I strongly recommend reading these in order to truly understand what Hegel's dialectic is all about. Dialectic thinking means to negate a negation. It means to having not truly experienced an idea, but to have at least experienced it in one of its determinations. The act of speculation (the way to the "antithesis") means to deny the actual possibility to beeing able to recognize something solely by reasonable thinking, but to acknowledge that the idea beeing researched about is differentiated within itself.
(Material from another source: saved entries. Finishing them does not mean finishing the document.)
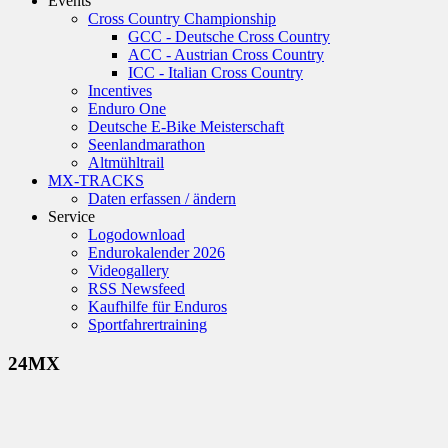
Events
Cross Country Championship
GCC - Deutsche Cross Country
ACC - Austrian Cross Country
ICC - Italian Cross Country
Incentives
Enduro One
Deutsche E-Bike Meisterschaft
Seenlandmarathon
Altmühltrail
MX-TRACKS
Daten erfassen / ändern
Service
Logodownload
Endurokalender 2026
Videogallery
RSS Newsfeed
Kaufhilfe für Enduros
Sportfahrertraining
24MX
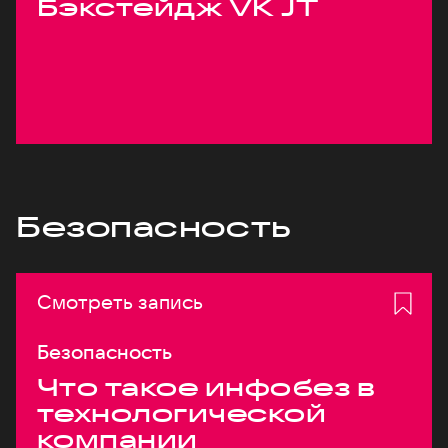
Бэкстейдж VK JT
Безопасность
Смотреть запись
Безопасность
Что такое инфобез в
технологической
компании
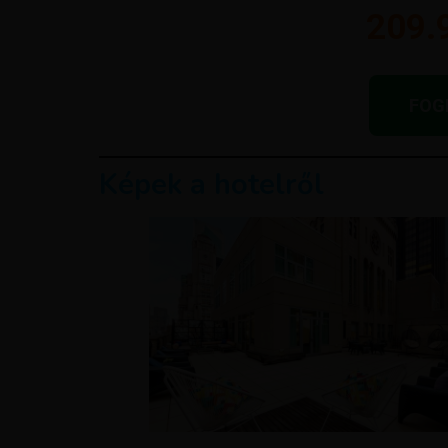
209.9
FOG
Képek a hotelről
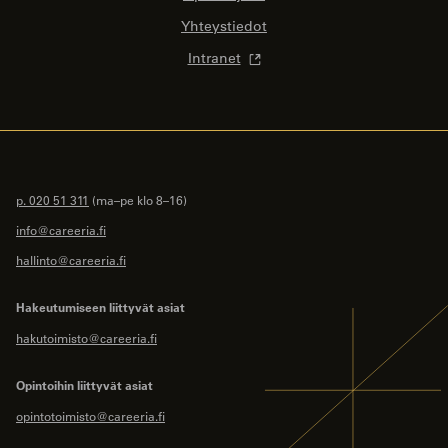
Yhteystiedot
Intranet
p. 020 51 311
(ma–pe klo 8–16)
info@careeria.fi
hallinto@careeria.fi
Hakeutumiseen liittyvät asiat
hakutoimisto@careeria.fi
Opintoihin liittyvät asiat
opintotoimisto@careeria.fi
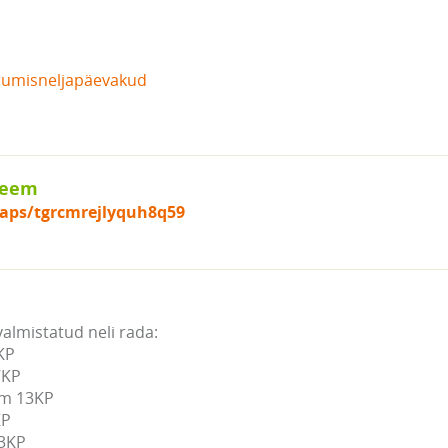
erumisneljapäevakud
keem
maps/tgrcmrejlyquh8q59
almistatud neli rada:

P

KP

m 13KP

P

23KP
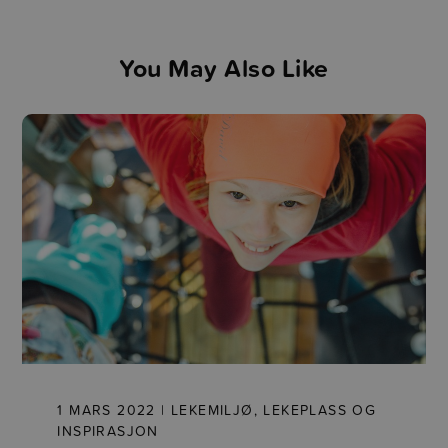
You May Also Like
1 MARS 2022 | LEKEMILJØ, LEKEPLASS OG
INSPIRASJON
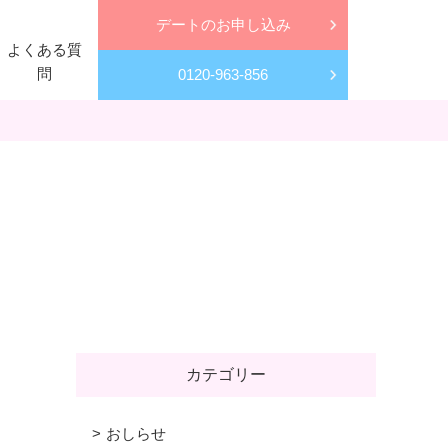
デートのお申し込み
よくある質
問
0120-963-856
カテゴリー
おしらせ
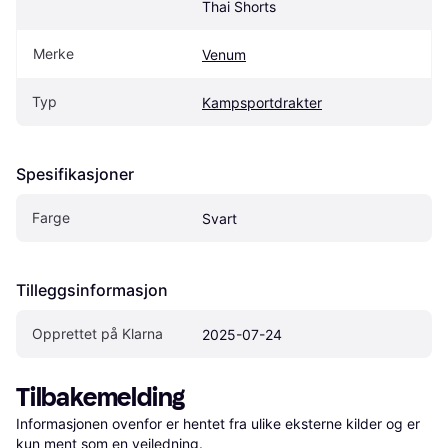
Thai Shorts
Merke
Venum
Typ
Kampsportdrakter
Spesifikasjoner
Farge
Svart
Tilleggsinformasjon
Opprettet på Klarna
2025-07-24
Tilbakemelding
Informasjonen ovenfor er hentet fra ulike eksterne kilder og er 
kun ment som en veiledning.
I do not agree on the last paragraph. Can you give a reference please where Hegel speaks about the synthesis of spirit and matter?
I am asking, because in a commented copy of the "Science of Logic" we used in university, Hegel writes:
The physical nature is such Other according to its determination; it is the Other of the mind. But since the spirit is the true Something and the nature for itself is only what it is in opposite of the spirit, therefore, insofar it is looked upon as itself, its quality is beeing exactly this: beeing the Other in opposite to itself, beeing out of itself.
(Source: Georg Wilhelm Friedrich Hegel: Werke in 20 Bänden mit Registerband, herausgegeben von Eva Moldenhauer und Karl Markus Michel, Band 5: 127)
(Original: Solches seiner Bestimmung nach Andere ist die physische Natur; sie ist das Andere des Geistes… Aber indem der Geist das wahrhafte Etwas und die Natur daher an ihr selbst nur das ist, was sie gegen den Geist ist, so ist, insofern sie für sich genommen wird, ihre Qualität eben dies, das Andere an ihr selbst, das Außer-sich-Seiende … zu sein.).
In my view Hegel clearly speaks of a hierarchy here. He is putting the mind above the matter. The mind is "the true something" and the nature is "only what it is in opposite of the spirit". Or did I misunderstand this?
I always thought Hegel thought strictly dualistical as Platon did. Maybe I am wrong. Therefore I am asking you for reference.